Ford F-150/F-250: How To Add a Leaf to Leaf Springs

Adding a leaf to the springs on the rear of your truck is a trick as old as trucks. That extra leaf will give your F-150 or F-250 an improved payload capacity and a few inches of lift in the back.

By Brett Foote - October 15, 2014
Contributors: 99offroadrngr

Adding a leaf to your truck's leaf springs is a popular, easy, and inexpensive way to achieve a 1.5 - 3" lift in the rear and add 900 or more pounds of towing capacity to your truck. Add-a-leaf kits generally cost between $75 and $250 depending on the exact model of your truck, and take one to two hours to install.

Figure 1. Typical leaf spring. The individual slabs of metal are called leaves. Bounded together, they make a leaf spring that will give your truck added spring and height in the back.

Installing a leaf requires a moderate level of skill, as leaf springs are under pressure and can be dangerous if removed improperly. Professional installation can cost around $300-$400 and is highly recommended if you are unsure of your ability to accomplish the task.

Tools Needed

  • Floor jack
  • Two jack stands
  • 1/2" deep socket set
  • Impact gun (preferred) or 1/2" ratchet and breaker bar
  • Air hammer (or hammer and punch)
  • C-clamps
  • New U-bolts (if your kit doesn't include them)

Step 1 - Lift truck

Lift rear of vehicle with automotive jack. It should be strong enough to lift your truck (at least a 6 ton jack is recommended). Lift using the center differential until the truck is high enough that the wheels have clearance from the ground. Support the truck by jack stands placed underneath the frame.

Figure 2. Get the rear of the truck in the air the way you're most comfortable. In this photo, the truck is lifted by rear differential. The jack stands will support the frame while sitting on the ramps (see Figure 2).

(Related Article: How to Change a Tire - Ford-Trucks.com )

Step 2 - Support rear axle

Once the truck is supported by jack stands, lower the rear axle. Make sure to keep the axle supported by the jack, however. It should not be hanging in the air by the leaf springs. Remove the upper and lower bolts on your shock absorbers and pull them out of the wheel well.

(Related: How to Replace Shock Absorbers - Ford-Trucks.com)

Figure 3. Support the truck on jack stands. Lower axle until there is no stress on the shock absorbers. Then disconnect them.

Step 3 - Remove u-bolt and hardware

Remove axle u-bolt and bracket. This will leave the center bolt as the only part connecting the axle to this leaf spring.

  • Figure 4. The u-bolts of this F-150 are highlighted in red. The bracket securing the u-bolts to the axle is highlighted in yellow.
  • Figure 5. After the u-bolts an bracket have been removed, you're left with the center nut.
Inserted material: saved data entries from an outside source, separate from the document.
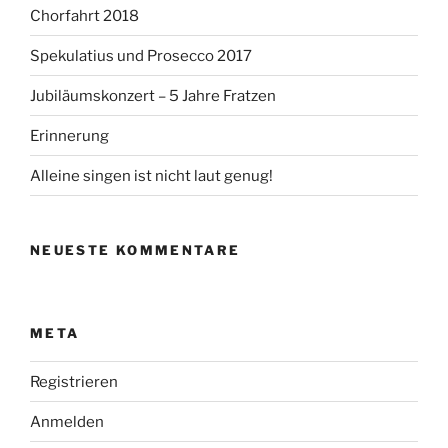
Chorfahrt 2018
Spekulatius und Prosecco 2017
Jubiläumskonzert – 5 Jahre Fratzen
Erinnerung
Alleine singen ist nicht laut genug!
NEUESTE KOMMENTARE
META
Registrieren
Anmelden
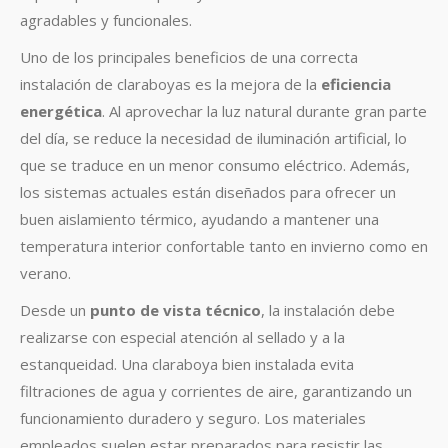
agradables y funcionales.
Uno de los principales beneficios de una correcta
instalación de claraboyas es la mejora de la
eficiencia
energética
. Al aprovechar la luz natural durante gran parte
del día, se reduce la necesidad de iluminación artificial, lo
que se traduce en un menor consumo eléctrico. Además,
los sistemas actuales están diseñados para ofrecer un
buen aislamiento térmico, ayudando a mantener una
temperatura interior confortable tanto en invierno como en
verano.
Desde un
punto de vista técnico
, la instalación debe
realizarse con especial atención al sellado y a la
estanqueidad. Una claraboya bien instalada evita
filtraciones de agua y corrientes de aire, garantizando un
funcionamiento duradero y seguro. Los materiales
empleados suelen estar preparados para resistir las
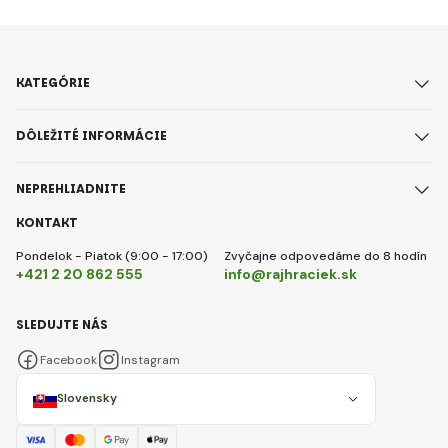
KATEGÓRIE
DÔLEŽITÉ INFORMÁCIE
NEPREHLIADNITE
KONTAKT
Pondelok - Piatok (9:00 - 17:00)
Zvyčajne odpovedáme do 8 hodín
+421 2 20 862 555
info@rajhraciek.sk
SLEDUJTE NÁS
Facebook
Instagram
Slovensky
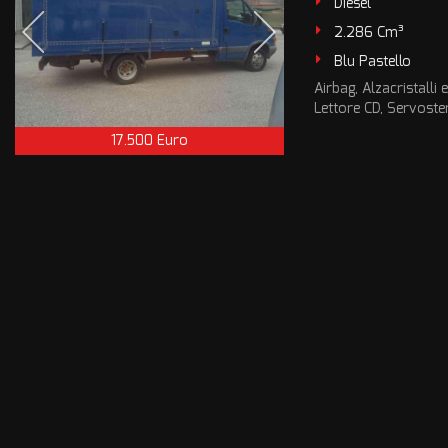
Diesel
2.286 Cm³
Blu Pastello
Airbag, Alzacristalli 
Lettore CD, Servoste
17.500 Euro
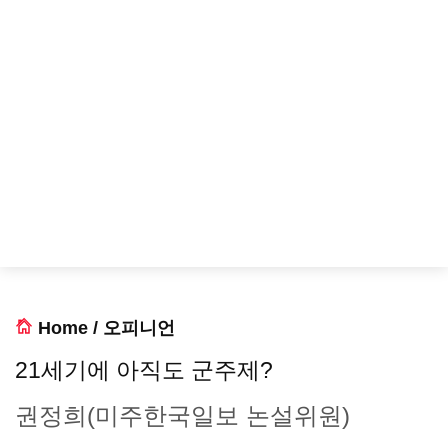
Home
/
오피니언
21세기에 아직도 군주제?
권정희(미주한국일보 논설위원)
Step 4 - Clamp leaf spring and remove center bolts

Use C-clamps to hold spring assembly together. Remove center bolt(s) with socket . Hammer and punch may be needed if bolt is rusted.

Figure 4. Remove the center bolt while the clamps are holding the springs together. The socket sitting on the leaf spring is where the center bolt is located.

Step 5 - Install add-a-leaf

Remove C-clamps (carefully) and reassemble leaf spring with add-a-leaf in place. Add small amount of grease to each end.

Figure 5. The additional leaf should slot between the lowest leaf spring and the flat helper spring. It's highlighted in the photo above by a red border.

Step 6 - Reassemble suspension

Assemble completed spring assemblies loosely into axle mounts. Replace center bolt, U-bolts, brackets, nuts. Torque to factory specifications. Re-install the wheels last.

Figure 6. The new leaf spring has been installed.

Step 7 - Test drive

Lower vehicle and take for a test drive to ensure proper installation. The suspension will feel a little to a lot stiffer in the rear thanks to the extra springs, but it should not be noisy. If you hear creaking and cracking or any other signs of mechanical distress, examine your springs for a clear signs of trouble. Cracked leaves, broken brackets and badly aligned springs are good examples. The simple nature of this install and the suspension of these trucks means you probably won't have to worry about this—still, it's better to be safe than sorry.

  • Figure 7. Slipped leaf spring
  • Figure 8. The middle leaf is broken on this truck.
  • Figure 9. Leaf spring shackle that has rusted through.